My Chef Audrey: Italian Sausage Lasagna


I know there are probably a lot more ways to make lasagna healthy, but adding a ton of vegetables is as good as we get in our house. We had planned on having a side of Brussels sprouts as well, but by the time the lasagna was cooked we were too dang hungry to steam some sprouts.

What You Need:
1 box of oven ready lasagna noodles
2 jars of tomato sauce
1 onion
1 red, green, and yellow pepper
A lot of garlic, it’s good for you.
1 small handful of basil
3 whole carrots
1 bag mozzarella
1 container of ricotta (get whole milk if your store carries it! because screw healthy, it tastes better)
2 lbs of ground Italian sausage
1 bag of spinach
Mozzarella pearls

Preheat oven to 350 degrees

Brown your sausage just enough; you don’t want it to dry out while it’s cooking in the oven.

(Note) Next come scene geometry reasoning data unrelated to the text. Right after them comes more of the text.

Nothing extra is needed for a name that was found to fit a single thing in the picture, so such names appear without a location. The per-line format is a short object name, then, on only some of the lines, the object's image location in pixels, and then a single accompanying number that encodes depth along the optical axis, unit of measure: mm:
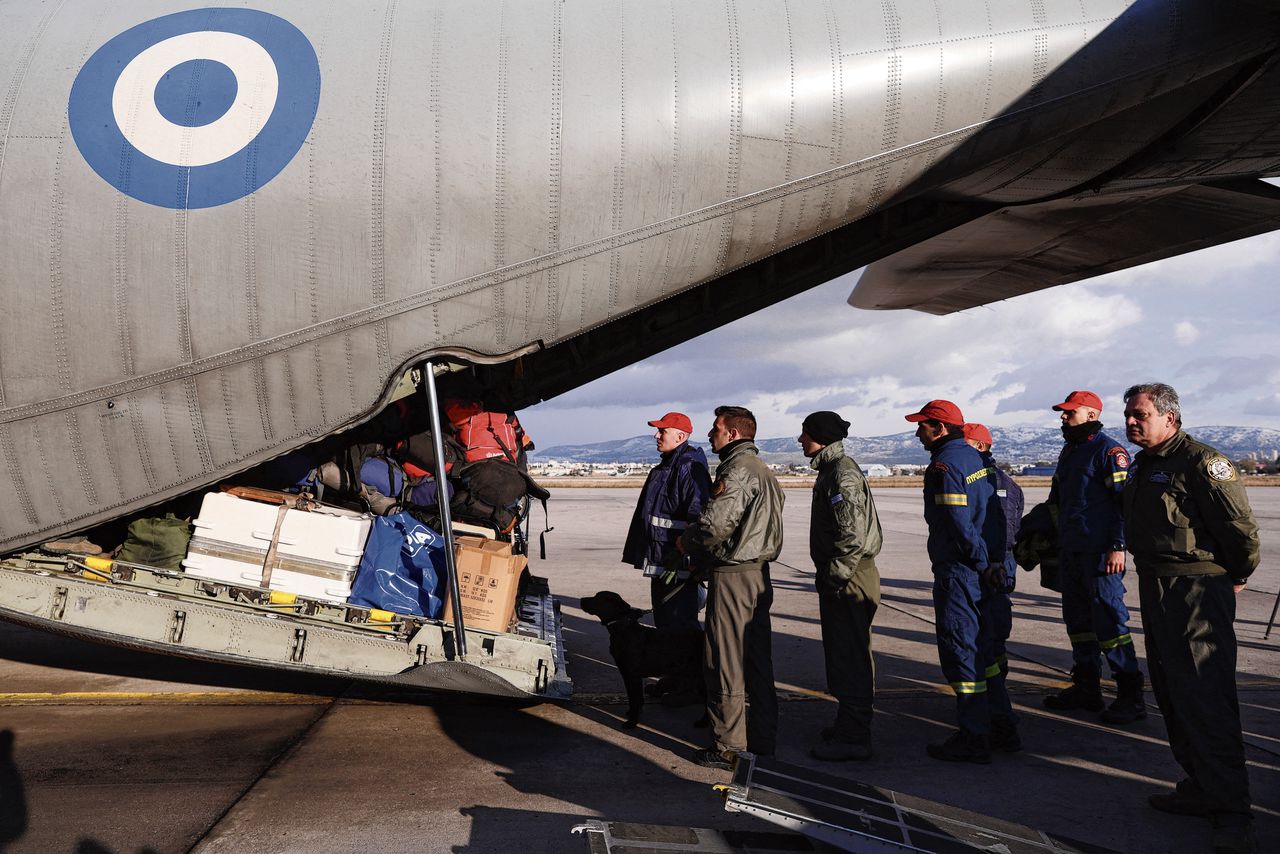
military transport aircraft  4691
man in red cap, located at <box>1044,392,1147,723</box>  5387
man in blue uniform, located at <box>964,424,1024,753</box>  4801
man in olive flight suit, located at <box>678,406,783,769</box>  4512
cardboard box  5176
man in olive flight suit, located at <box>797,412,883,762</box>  4691
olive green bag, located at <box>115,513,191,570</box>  5199
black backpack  5992
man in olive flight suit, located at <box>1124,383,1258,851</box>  3666
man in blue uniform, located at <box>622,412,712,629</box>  5594
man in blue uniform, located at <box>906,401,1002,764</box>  4664
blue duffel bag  5234
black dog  5023
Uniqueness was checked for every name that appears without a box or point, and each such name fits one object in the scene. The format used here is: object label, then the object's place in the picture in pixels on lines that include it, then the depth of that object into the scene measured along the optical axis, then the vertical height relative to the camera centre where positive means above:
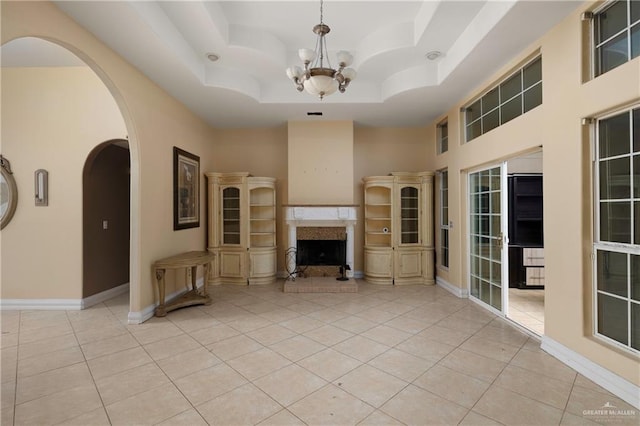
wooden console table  3.85 -0.88
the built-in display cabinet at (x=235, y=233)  5.67 -0.37
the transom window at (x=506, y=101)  3.19 +1.40
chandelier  2.75 +1.36
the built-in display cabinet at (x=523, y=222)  5.28 -0.19
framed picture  4.50 +0.42
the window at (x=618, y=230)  2.21 -0.15
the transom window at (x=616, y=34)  2.21 +1.42
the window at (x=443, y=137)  5.54 +1.46
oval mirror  4.05 +0.32
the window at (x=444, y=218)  5.44 -0.11
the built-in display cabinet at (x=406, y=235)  5.62 -0.44
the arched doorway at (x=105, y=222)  4.27 -0.10
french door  3.79 -0.35
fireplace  5.51 -0.42
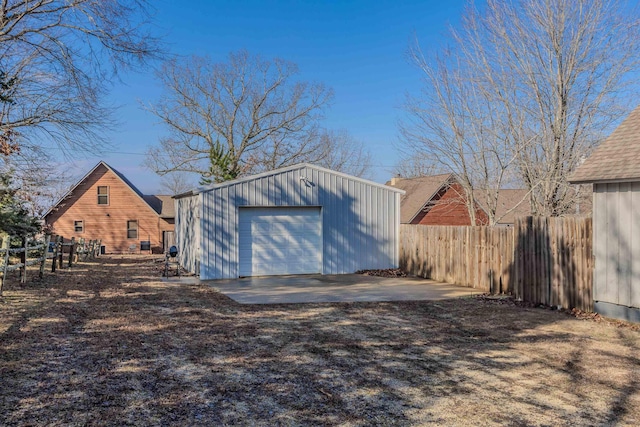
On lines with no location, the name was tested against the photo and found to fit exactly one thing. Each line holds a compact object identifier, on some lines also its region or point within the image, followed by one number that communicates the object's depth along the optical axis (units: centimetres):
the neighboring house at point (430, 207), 2720
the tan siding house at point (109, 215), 3155
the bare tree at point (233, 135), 3156
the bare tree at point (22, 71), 966
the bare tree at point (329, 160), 3483
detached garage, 1395
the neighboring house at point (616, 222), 762
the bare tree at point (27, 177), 1379
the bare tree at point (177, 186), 5839
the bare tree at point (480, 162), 1501
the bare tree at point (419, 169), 1683
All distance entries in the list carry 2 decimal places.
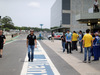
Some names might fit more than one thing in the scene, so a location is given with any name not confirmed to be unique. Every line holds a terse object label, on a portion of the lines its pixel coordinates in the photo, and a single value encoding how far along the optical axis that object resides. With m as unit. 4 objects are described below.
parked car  38.69
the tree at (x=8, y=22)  152.12
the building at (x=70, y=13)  68.62
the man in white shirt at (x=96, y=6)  22.52
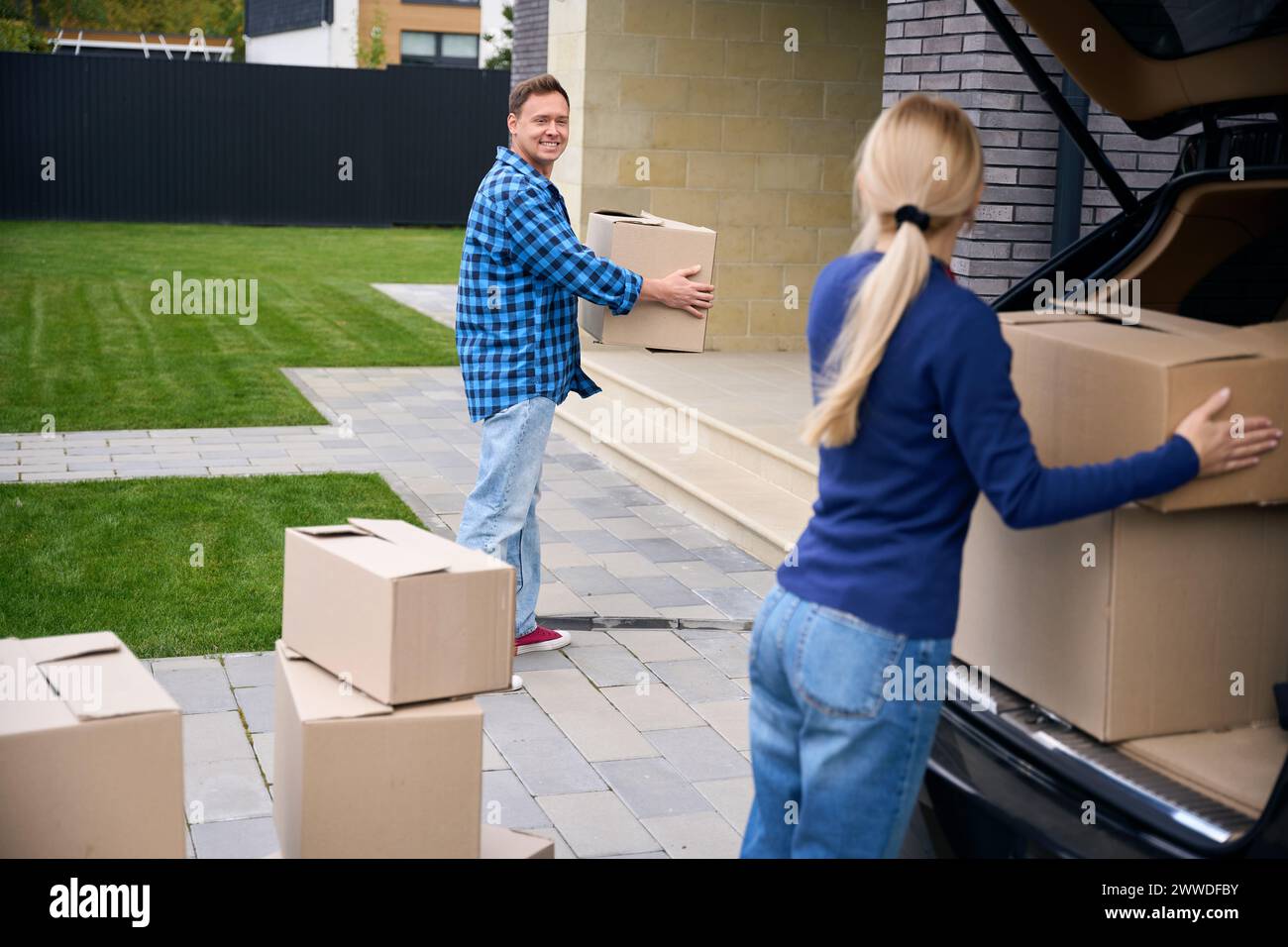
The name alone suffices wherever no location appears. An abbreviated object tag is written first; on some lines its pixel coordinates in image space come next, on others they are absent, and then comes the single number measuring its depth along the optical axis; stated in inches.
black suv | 95.3
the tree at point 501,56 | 1301.7
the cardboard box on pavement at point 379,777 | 114.8
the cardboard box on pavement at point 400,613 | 117.6
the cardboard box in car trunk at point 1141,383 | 95.9
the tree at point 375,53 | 1392.7
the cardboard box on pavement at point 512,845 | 123.4
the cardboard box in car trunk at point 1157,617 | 100.3
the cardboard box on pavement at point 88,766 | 100.3
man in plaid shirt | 197.6
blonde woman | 92.1
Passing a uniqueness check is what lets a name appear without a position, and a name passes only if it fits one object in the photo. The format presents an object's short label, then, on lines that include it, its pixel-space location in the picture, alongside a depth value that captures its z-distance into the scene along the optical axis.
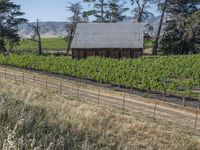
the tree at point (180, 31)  69.01
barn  60.97
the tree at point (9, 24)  78.19
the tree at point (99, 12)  88.88
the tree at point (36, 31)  81.65
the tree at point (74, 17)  90.38
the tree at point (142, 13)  84.25
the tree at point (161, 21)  75.69
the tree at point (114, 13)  91.00
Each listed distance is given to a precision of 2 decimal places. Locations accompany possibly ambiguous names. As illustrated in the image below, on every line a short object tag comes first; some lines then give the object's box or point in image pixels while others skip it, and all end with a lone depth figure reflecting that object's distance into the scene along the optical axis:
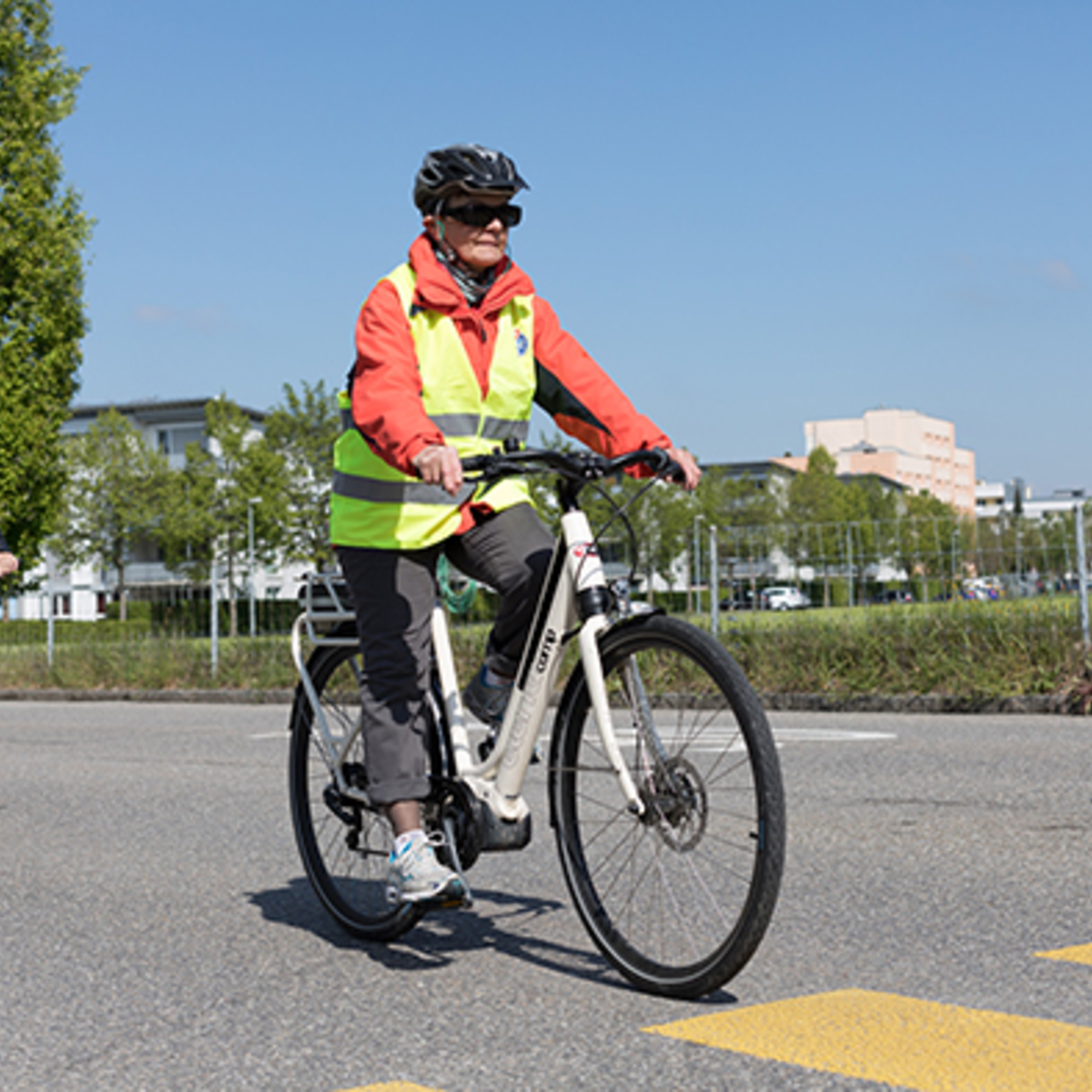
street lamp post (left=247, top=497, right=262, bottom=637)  59.44
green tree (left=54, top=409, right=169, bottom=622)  60.34
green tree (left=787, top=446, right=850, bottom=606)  82.88
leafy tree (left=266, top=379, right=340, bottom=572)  61.09
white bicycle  3.38
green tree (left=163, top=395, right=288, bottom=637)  60.38
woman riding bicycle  3.98
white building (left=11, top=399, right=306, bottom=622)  83.62
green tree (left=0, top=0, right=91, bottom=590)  24.89
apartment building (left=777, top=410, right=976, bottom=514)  168.00
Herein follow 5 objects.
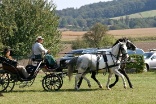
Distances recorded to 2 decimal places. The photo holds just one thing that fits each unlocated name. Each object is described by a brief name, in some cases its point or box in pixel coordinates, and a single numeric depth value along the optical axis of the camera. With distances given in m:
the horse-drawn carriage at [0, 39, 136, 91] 16.78
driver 17.12
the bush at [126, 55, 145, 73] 32.50
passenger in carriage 16.88
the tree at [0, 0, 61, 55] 42.47
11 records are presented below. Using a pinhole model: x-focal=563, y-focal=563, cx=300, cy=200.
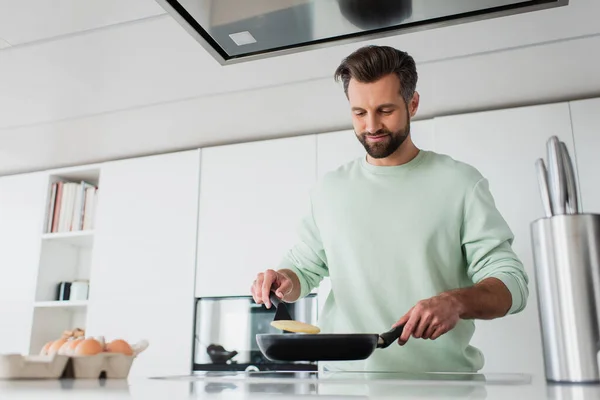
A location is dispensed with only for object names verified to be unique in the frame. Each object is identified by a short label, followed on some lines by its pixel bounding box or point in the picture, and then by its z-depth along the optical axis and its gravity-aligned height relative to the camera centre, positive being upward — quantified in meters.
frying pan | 0.70 -0.02
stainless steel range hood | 1.19 +0.68
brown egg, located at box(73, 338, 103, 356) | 0.82 -0.03
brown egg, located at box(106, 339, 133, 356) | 0.87 -0.03
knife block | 0.81 +0.05
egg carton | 0.77 -0.06
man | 1.19 +0.21
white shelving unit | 2.95 +0.44
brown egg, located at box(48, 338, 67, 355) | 0.89 -0.03
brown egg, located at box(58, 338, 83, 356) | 0.85 -0.03
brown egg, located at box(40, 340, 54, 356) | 0.90 -0.04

Chop your veggies and basil. In a bowl combine veggies, basil, a nice big tablespoon of garlic, and a good strong dash of all of the herbs and spices.

Now the fun part! Put down a layer of noodles (you don’t have to cook the noodles, at all, how awesome is that?!), cover the noodles with sauce, sprinkle an even layer of meat, then veggies, then ricotta, and then shredded cheese. Repeat! And then repeat again. When you add the last layer of cheese use the mozzarella pearls first, then you can add shredded cheese if you want. We wanted too.. hello.


Once your lasagna is totally lasagnaed pour a small amount of water down the sides your dish. Throughout the cooking process you will want to add a little water to the dish. This is how the noodles cook without boiling them before.

Cook for about an hour and a half. If the noodles on the top start to look crunchy either add water, or more cheese, or just take it out!